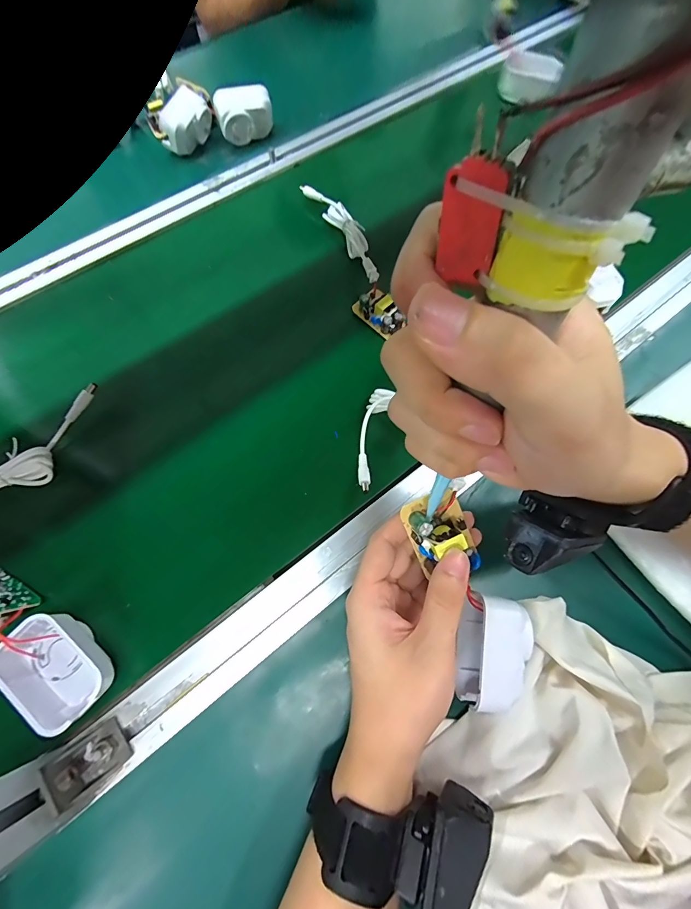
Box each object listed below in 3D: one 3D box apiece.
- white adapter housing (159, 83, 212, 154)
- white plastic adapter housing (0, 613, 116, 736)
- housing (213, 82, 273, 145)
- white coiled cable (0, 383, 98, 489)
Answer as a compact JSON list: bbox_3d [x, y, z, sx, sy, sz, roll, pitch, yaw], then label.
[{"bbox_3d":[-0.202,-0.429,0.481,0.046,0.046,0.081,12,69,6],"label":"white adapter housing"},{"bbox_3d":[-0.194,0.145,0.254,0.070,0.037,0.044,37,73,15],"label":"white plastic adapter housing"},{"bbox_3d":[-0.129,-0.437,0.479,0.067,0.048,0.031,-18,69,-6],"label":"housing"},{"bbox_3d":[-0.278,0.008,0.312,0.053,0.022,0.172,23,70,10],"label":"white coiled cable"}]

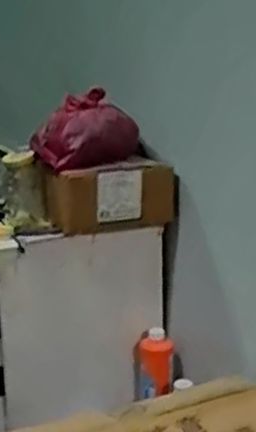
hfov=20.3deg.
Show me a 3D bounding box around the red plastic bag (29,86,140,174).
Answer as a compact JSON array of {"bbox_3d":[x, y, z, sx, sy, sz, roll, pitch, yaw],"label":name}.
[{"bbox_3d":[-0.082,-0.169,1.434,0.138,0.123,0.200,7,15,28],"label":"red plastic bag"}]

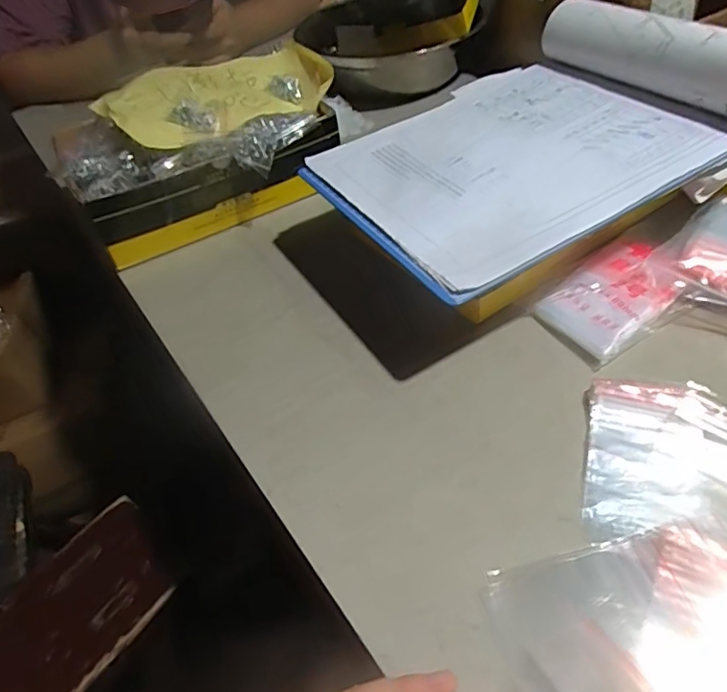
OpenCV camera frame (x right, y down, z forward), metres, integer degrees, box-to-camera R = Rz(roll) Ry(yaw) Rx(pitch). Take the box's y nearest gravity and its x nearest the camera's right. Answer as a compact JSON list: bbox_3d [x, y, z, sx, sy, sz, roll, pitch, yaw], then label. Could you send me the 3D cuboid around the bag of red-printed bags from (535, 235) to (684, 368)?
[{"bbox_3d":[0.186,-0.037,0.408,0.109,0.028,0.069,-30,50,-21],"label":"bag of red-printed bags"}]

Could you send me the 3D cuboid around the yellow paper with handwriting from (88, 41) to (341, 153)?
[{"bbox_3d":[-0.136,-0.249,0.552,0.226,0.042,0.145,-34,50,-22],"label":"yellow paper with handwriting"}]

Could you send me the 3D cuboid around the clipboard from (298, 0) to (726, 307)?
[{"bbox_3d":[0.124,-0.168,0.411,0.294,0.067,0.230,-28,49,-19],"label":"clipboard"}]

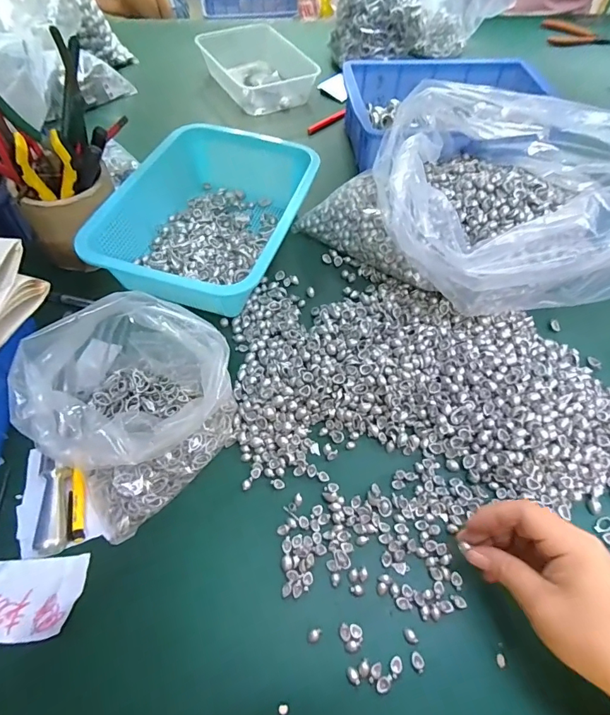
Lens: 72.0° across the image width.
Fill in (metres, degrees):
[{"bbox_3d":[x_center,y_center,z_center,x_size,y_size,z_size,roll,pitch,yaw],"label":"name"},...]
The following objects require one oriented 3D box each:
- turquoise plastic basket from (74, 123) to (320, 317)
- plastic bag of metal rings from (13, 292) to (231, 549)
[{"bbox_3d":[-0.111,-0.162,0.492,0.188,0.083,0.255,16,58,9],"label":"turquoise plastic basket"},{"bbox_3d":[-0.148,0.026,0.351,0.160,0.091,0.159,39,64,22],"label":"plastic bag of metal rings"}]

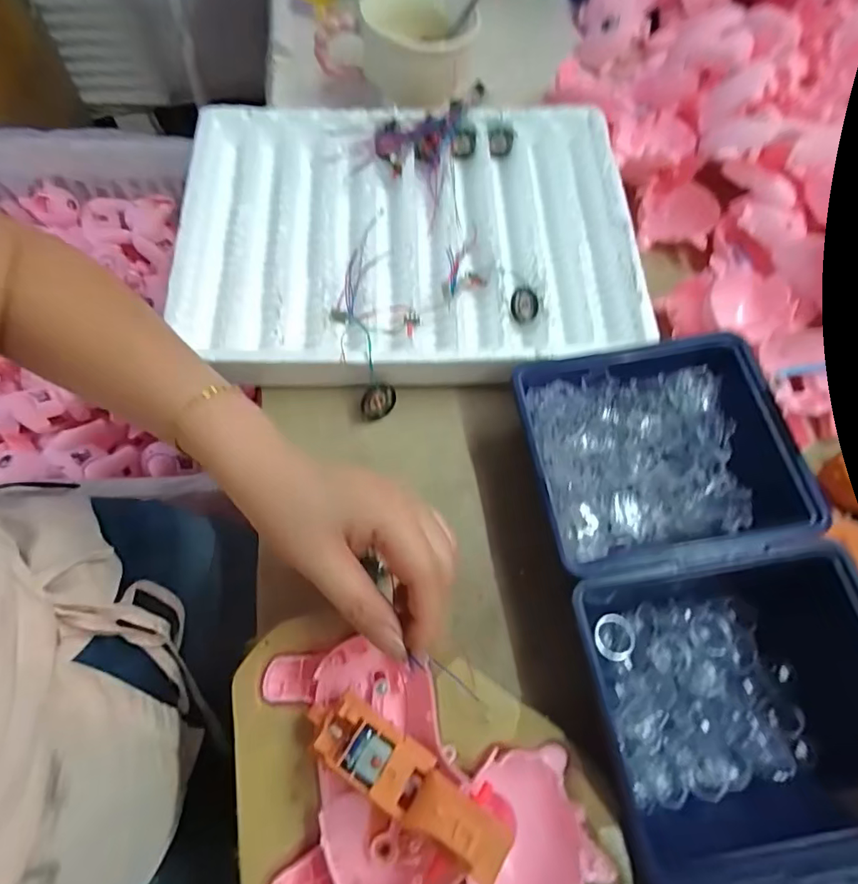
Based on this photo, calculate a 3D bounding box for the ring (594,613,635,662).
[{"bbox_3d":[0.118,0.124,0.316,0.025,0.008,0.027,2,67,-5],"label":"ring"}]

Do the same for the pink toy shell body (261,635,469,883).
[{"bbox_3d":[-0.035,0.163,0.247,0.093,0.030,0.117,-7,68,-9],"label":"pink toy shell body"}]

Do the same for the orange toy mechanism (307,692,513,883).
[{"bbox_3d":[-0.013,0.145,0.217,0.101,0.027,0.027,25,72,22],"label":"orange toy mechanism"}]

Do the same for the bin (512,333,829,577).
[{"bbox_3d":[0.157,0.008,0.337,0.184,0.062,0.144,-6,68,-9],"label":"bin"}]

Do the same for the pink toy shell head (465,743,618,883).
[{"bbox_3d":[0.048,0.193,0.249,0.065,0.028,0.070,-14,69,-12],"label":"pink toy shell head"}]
==========
** ASSIGNMENT **
Your answer should be a single number, namely how many lines of the data above hold "each".

** RESPONSE AREA **
2